Mewa Singh obtained his Master’s degree from Panjab University, Chandigarh, Ph.D. from University of Mysore and training in Wildlife Management from Smithsonian Institution Washington DC.  He has been a Fulbright Scholar-in-Residence at Bucknell University Pennsylvania; a teaching assistant at the Smithsonian Institution Washington DC; a Visiting Fellow at the Zoological Society of San Diego; Visiting Fellow at the German Primate Center Gottingen and Cologne Zoo; Summer Professor in Germany; visiting Lecturer in Malaysia, and a visiting Professor at the Russian Academy of Sciences, Moscow.  His research on ecology and behavior of wild mammals, especially of non-human primates, is field based.  He has worked in the forests of Himalayas, Western Ghats, Eastern Ghats, and Nicobar Islands. He has published more than 250 research papers in life sciences in prestigious Journals in India and outside, and his edited book titled “Macaque Societies: A Model for the study of Social Organization” is published by Cambridge University, England.  He has been honored with prestigious international recognitions including Lifetime Achievement Award of the International Primatological Society, and Fellowship of the Association for Tropical Biology and Conservation.  He is an elected Fellow of the Indian Academy of Sciences Bangalore, Indian National Science Academy New Delhi, The National Academy of Sciences India Allahabad and The National Academy of Psychology, India.  He is also a Srecipient of prestigious Ramanna Fellowship by the Department of Science and Technology, recipient of J C Bose National Fellowship, and recipient of the Science and Engineering Research Board Distinguished Fellowship.  He is also the winner of Sundar Lal Hora Medal in life sciences by the Indian National Science Academy, New Delhi, and Golden Jubilee Science Award of University of Mysore.
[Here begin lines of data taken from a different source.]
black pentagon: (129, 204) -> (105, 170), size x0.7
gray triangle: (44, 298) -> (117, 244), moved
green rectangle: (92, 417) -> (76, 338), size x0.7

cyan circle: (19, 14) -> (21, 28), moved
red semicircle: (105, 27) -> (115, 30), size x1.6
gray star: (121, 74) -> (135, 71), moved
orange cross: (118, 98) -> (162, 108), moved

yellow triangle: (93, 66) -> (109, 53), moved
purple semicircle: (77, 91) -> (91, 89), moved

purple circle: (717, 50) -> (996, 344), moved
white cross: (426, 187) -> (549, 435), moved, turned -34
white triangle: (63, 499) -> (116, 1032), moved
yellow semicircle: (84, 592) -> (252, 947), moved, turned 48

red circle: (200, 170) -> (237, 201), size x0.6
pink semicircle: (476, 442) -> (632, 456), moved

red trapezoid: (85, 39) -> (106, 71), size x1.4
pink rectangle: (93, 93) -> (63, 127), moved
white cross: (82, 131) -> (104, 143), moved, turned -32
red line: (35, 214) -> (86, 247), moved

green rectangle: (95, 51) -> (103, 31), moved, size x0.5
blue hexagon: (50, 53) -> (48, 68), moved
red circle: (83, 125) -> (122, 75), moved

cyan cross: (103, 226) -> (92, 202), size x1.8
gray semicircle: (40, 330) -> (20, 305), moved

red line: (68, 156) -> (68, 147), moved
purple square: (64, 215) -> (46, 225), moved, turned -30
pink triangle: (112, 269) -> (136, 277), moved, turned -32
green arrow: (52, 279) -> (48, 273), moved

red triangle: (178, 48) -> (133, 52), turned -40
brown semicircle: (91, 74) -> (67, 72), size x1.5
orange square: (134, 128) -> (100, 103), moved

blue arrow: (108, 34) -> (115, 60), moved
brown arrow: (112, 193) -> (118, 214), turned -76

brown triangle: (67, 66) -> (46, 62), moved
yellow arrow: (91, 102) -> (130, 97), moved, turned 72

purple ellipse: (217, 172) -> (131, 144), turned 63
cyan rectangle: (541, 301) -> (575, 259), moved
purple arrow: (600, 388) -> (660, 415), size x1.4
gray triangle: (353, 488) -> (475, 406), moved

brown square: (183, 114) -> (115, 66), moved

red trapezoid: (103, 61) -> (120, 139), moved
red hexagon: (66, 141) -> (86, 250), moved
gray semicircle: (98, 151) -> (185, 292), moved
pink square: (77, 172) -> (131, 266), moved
Presently, he is INSA Distinguished Professor at University of Mysore. In his honor for research in biological sciences, some biologists have named a recently discovered new species of a frog from the Western Ghats as “Nyctibatrachus mewasinghii” or Mewa Singh’s Night Frog and an ant also from the Western Ghats as Lordymyrma mewasinghi. He is the Editor-in-Chief of Journal of Wildlife Science.

In recognition of his outstanding contributions, the University of Mysore has appointed him as Distinguished Professor (for life).